Volunteer of the Month: Mary Guptill

30 Jun 2021

Mary standing on the mainland across from La Grande Île, which she donated to the Nature Trust in 2018.

This month, we’re delighted to showcase Mary Guptill as our Volunteer of the Month! In 2018, Mary and her husband Delbé made a 44 acre land donation that encompasses almost an entire island on Belliveau Lake. Protecting the island had been Mary’s quest since the 1980s, and since giving it to the Nature Trust to protect in perpetuity, Mary has continued to volunteer there as a Property Guardian to support its stewardship.

“I love all land, to tell you the truth,” says Mary. “I enjoy land – walking on land, working with land. I’ve always been especially interested in the ‘sous-bois’ – the whole plethora of little plants that take up the holes between the big plants – the ferns, the little spring and fall plants that are everywhere. That’s always been my hobby – identifying them, looking at them.”

Mary’s perspective on land was shaped in large part through her career as a forestry consultant. “Land ownership here is very fragmented,” she notes. “For me, and I think for a number of people, that fosters a tendency to look at land communally – you can’t get to your land without passing over other people’s land. As the strips of property get smaller and smaller, you can’t really manage your land unless your neighbour is managing theirs.” The Nature Trust often talks about this fragmentation in terms of the challenge it can present for preserving connectivity for habitats and wildlife.

Flowering Sweet Pepperbush

That perspective helped Mary identify and eventually protect an ecologically significant island in Digby County. Her interest in the island was piqued in 1986 when she learned from a friend that it hosts the rare Sweet Pepperbush. At that time it wasn’t known to grow anywhere else in Canada, and Mary describes it with great affection: “It grows mostly around the south-facing side of the island.

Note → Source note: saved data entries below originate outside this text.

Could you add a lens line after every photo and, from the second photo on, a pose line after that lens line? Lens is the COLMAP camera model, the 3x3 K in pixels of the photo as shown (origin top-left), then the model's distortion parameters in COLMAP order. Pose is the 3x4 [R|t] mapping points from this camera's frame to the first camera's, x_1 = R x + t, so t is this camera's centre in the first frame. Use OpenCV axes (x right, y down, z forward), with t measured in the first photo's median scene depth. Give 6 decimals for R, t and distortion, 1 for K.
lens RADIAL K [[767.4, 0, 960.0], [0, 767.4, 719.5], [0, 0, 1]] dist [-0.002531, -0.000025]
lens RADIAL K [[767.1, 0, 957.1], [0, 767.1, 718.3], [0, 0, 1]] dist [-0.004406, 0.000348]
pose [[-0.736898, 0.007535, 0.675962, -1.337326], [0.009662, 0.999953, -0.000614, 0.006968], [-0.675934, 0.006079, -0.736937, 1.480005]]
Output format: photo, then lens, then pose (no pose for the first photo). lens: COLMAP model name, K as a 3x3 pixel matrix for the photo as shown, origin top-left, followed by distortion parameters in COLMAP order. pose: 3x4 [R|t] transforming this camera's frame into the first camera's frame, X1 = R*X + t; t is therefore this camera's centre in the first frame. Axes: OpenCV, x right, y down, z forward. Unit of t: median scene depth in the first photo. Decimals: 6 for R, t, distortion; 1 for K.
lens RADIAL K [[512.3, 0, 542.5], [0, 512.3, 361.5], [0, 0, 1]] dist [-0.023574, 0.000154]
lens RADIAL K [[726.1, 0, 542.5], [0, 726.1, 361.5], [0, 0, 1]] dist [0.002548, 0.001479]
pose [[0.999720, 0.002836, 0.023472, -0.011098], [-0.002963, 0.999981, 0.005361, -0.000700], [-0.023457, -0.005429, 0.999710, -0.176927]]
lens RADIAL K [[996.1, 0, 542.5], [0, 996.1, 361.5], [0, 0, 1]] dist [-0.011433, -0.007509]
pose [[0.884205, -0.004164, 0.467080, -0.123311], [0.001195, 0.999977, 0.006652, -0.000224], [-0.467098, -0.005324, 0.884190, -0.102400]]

In late summer it comes into bloom and it has a spire of small flowers grouped together at the ends of all the branches, all over the top. These spikes of small little white flowers are really fragrant – you can smell them from the lake if you’re paddling.”

“I initially thought I would give the island away in my will, but as you get older, you realize these things are best taken care of sooner rather than later!” She and her husband made the land donation in 2018, and the Nature Trust celebrated the protection of La Grande Île as a conservation win for the Sweet Pepperbush as well as for the unique old forests found there, well on their way to becoming Acadian old growth forests.

La Grande Île

Mary continues to care for the island as its Property Guardian. “Being the volunteer to go out and look at the island forces me to go out and look at it, which is great. It’s one thing to know you can go and it’s another thing to be obliged to go,” Mary explains. “That’s just the extra spur a person needs to put the canoe on the car and get out there.”

But Mary’s lifelong love of plants and being outdoors extends far beyond the island. “The island is special, but I find all places special.” She describes a path she’s cut that goes from behind her house, through scrubland and to a nearby river. The path crosses many people’s property, all of whom have given Mary permission to maintain her path. “I use it constantly, all the time. I’m often there daily, to keep the path open,” she says. “I thought it would get boring, because you see the same thing over and over. But the fascinating thing about land and plants is that the more you look at it, the more there is to see.

“You see the different visitors that come, you see their footsteps or the traces they leave. You see your own footsteps and the traces that you leave. You see strong trees eventually lose the race and die or fall down and then become places for other trees to grow upon. You see the cycles. The more you look, the more you see. So even though it’s the same piece I see over and over, I’m constantly learning from it and seeing new things.

“When I come back from that sort of walk, there’s no problem in the world that bothers me. It gives me peace. There’s no room in my mind for anything else. My worries are gone. I’m ready to start again.”

Please join us in thanking Mary for her ongoing dedication to caring for La Grande Île, and for sharing her captivating love of the many plants, trees, mosses, and lichens she encounters.